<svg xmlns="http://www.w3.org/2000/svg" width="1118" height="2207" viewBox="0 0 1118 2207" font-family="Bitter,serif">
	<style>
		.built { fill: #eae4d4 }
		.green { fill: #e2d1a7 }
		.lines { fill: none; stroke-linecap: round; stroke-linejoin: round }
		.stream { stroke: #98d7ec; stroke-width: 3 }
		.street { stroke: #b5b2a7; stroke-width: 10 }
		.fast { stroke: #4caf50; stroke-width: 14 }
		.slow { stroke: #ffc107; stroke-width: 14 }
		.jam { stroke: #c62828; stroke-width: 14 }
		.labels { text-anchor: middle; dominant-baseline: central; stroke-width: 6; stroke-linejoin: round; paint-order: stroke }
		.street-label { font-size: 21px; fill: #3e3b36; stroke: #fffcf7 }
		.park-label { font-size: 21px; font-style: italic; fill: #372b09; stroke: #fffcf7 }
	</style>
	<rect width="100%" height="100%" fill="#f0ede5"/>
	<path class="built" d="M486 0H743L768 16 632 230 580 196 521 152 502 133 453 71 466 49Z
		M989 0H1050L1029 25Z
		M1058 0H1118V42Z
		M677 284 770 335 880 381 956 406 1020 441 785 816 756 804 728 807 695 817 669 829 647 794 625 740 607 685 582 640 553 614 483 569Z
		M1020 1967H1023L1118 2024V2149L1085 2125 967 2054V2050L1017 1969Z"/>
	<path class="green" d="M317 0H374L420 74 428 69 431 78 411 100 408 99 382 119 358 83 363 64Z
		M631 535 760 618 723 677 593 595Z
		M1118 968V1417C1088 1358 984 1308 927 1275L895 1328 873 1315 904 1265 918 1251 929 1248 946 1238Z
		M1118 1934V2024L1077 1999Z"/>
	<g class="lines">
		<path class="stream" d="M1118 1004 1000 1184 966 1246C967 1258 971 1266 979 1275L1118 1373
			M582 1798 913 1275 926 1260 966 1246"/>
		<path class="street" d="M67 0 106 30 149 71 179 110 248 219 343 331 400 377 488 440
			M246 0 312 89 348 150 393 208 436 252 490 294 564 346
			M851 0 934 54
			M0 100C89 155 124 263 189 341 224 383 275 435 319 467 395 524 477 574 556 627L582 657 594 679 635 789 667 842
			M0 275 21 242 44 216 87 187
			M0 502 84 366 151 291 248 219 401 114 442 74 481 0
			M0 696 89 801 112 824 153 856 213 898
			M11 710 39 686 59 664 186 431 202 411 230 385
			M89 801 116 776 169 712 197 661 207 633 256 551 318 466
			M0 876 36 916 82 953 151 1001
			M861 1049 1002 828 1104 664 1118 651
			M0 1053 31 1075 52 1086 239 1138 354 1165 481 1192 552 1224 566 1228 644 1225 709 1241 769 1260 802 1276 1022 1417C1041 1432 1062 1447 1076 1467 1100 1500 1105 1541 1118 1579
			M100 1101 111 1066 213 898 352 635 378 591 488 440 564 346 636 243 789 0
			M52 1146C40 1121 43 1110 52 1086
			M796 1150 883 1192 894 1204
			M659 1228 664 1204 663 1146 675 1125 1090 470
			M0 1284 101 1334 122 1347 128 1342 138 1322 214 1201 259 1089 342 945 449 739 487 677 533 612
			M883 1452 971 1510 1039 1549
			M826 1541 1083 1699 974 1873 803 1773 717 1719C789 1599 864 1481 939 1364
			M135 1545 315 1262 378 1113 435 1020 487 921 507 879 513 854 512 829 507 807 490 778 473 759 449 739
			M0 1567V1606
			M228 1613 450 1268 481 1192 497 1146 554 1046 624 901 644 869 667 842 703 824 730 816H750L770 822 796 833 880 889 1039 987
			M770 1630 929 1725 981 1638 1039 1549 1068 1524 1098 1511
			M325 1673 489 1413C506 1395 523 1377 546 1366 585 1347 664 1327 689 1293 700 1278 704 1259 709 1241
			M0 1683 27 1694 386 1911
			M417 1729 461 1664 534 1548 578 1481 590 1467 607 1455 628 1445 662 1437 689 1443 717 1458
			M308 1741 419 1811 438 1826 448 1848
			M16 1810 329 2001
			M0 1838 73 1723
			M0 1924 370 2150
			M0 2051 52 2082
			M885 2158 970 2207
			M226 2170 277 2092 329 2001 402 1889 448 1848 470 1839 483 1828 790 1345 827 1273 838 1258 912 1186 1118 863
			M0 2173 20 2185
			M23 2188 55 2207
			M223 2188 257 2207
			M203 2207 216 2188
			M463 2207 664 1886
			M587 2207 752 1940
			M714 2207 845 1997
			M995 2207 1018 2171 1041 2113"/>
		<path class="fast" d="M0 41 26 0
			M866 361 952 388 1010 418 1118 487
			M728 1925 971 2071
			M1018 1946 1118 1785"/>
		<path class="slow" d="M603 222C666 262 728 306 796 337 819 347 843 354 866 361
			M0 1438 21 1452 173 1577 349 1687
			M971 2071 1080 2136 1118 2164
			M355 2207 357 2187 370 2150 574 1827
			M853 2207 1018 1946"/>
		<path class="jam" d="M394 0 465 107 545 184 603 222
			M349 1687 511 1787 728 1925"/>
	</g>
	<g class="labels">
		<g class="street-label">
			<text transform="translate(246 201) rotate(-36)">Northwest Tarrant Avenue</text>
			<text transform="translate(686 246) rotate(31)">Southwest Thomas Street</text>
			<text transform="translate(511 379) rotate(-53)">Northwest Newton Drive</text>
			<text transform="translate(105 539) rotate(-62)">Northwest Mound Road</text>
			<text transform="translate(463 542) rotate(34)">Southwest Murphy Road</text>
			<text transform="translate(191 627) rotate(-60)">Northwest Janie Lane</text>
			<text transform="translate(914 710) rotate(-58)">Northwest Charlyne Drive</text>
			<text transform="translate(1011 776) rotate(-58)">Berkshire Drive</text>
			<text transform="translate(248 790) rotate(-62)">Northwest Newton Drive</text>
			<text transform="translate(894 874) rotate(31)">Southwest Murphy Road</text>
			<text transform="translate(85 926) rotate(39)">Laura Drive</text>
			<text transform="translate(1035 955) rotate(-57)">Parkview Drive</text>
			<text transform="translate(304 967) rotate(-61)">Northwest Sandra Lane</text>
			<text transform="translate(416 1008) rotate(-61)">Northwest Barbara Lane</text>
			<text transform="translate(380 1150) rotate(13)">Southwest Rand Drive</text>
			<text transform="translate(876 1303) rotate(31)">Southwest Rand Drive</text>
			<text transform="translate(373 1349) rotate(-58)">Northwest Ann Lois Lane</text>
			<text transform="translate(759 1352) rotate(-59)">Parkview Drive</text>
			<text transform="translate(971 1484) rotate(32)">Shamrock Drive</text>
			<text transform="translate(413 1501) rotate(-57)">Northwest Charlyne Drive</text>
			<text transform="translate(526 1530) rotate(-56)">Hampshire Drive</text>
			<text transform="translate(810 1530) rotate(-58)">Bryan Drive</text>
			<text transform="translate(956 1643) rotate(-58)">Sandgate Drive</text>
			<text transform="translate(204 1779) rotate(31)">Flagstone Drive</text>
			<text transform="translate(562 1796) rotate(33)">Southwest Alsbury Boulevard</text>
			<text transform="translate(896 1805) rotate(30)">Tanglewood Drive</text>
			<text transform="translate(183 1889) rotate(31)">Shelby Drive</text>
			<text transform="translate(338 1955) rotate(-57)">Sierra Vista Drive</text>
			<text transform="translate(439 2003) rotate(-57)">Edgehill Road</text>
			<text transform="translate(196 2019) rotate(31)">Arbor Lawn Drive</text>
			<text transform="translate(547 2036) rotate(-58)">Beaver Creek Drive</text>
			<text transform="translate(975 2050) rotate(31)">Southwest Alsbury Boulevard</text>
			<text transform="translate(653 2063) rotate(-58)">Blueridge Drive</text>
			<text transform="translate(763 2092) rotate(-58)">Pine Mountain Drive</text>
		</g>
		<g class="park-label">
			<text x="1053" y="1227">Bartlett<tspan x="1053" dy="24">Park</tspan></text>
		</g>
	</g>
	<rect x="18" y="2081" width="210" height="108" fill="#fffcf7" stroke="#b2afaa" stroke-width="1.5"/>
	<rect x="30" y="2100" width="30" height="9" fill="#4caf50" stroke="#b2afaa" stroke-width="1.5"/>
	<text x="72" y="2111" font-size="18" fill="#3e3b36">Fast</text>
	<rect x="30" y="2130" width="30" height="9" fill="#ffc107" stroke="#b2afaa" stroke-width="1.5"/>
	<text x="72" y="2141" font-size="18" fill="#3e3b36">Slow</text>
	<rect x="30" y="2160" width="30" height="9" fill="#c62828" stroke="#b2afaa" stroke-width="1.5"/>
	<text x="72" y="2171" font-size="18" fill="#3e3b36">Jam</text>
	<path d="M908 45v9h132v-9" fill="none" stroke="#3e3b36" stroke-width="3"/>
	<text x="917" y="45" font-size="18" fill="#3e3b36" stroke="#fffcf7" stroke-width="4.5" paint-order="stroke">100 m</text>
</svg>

=-=-=

**Aim of the exercise:**
Your answer should be every line from the material above in which the word "lines" appears.

**Answer section:**
		.lines { fill: none; stroke-linecap: round; stroke-linejoin: round }
	<g class="lines">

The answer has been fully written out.